■ **Required action**
Write out the records word for word.

(Given data begins)

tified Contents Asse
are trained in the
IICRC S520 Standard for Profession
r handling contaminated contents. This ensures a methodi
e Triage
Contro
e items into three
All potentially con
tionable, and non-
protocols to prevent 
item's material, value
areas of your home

(Given data ends)

■ **Response area**
tified Contents Asse
are trained in the
IICRC S520 Standard for Profession
r handling contaminated contents. This ensures a methodi
e Triage
Contro
e items into three
All potentially con
tionable, and non-
protocols to prevent 
item's material, value
areas of your home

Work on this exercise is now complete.